Denney-Finch highlighted how large operators like Wal-Mart can make a major difference by focusing on the environment, especially when it involves its suppliers: “It wants its 65,000 suppliers to reduce carbon use and this will have a bigger impact than any governments.”

But she warns that none of this is easy for retailers as shown by recent research from IGD. It found that of 134 companies surveyed 89 per cent had a corporate policy on sustainability but only 17 per cent had been able to break it down into targets. “The biggest challenge is converting a policy into a plan,” says Denney-Finch.

What will help UK-based retailers is the finding from an IGD survey of 4,000 consumers that British shoppers are the most ethically active in Europe. As many as 41 per cent of people in the UK are dedicated ethical shoppers, compared with 34 per cent in Germany and the Netherlands, 31 per cent in France, and a lowly 12 per cent in Spain.

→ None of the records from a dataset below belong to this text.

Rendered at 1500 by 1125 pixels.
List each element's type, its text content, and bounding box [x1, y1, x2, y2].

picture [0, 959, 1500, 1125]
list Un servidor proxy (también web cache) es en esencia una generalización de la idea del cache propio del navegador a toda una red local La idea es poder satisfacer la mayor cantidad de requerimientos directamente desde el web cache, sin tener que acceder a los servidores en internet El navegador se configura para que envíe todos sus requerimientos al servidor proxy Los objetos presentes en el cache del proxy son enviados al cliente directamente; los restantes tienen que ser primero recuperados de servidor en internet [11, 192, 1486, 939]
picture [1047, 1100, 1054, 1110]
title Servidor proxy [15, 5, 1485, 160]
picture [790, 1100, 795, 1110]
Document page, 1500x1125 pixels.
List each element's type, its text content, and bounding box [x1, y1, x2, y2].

Denney-Finch suggests the research shows that it is unlikely the current downturn will result in people ceasing to shop ethically. “These shoppers are more affluent and they won't abandon their deep-seated principles. During hard times it may slow things down but it won't stop it,” she forecasts.

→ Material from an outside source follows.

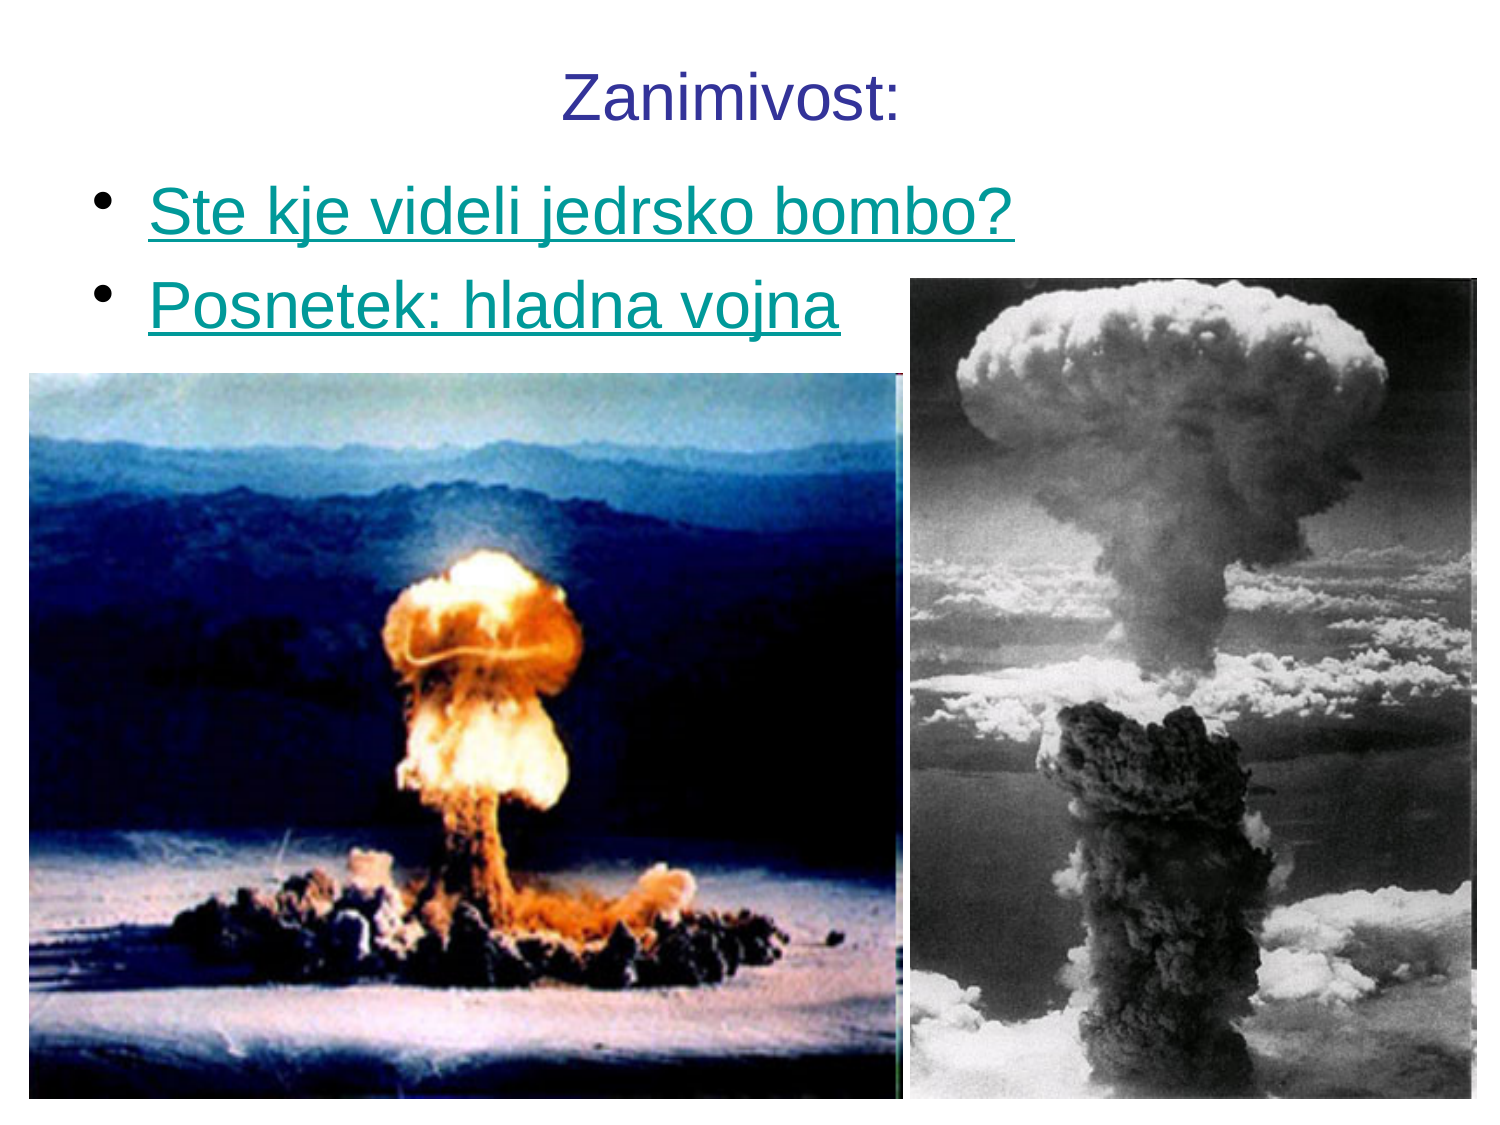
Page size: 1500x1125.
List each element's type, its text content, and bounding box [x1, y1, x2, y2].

One potential blockage to growth in ethical shopping is price, with 54 per cent of those surveyed believing it to be a barrier. One way of ensuring consumers continue buying such goods (whatever the cost) is through 'choice editing' by retailers but this is a hard decision for merchants to make.

In the UK there is a divided view among consumers on whether retailers should go down this route, while elsewhere in Europe consumers are against it, preferring to make the choices themselves and not have the retailer make it for them.

Denney-finch forecasts more close partnerships between retailers and consumers will take place in the future as a way of helping merchants make the decisions on the choice of goods available in their stores.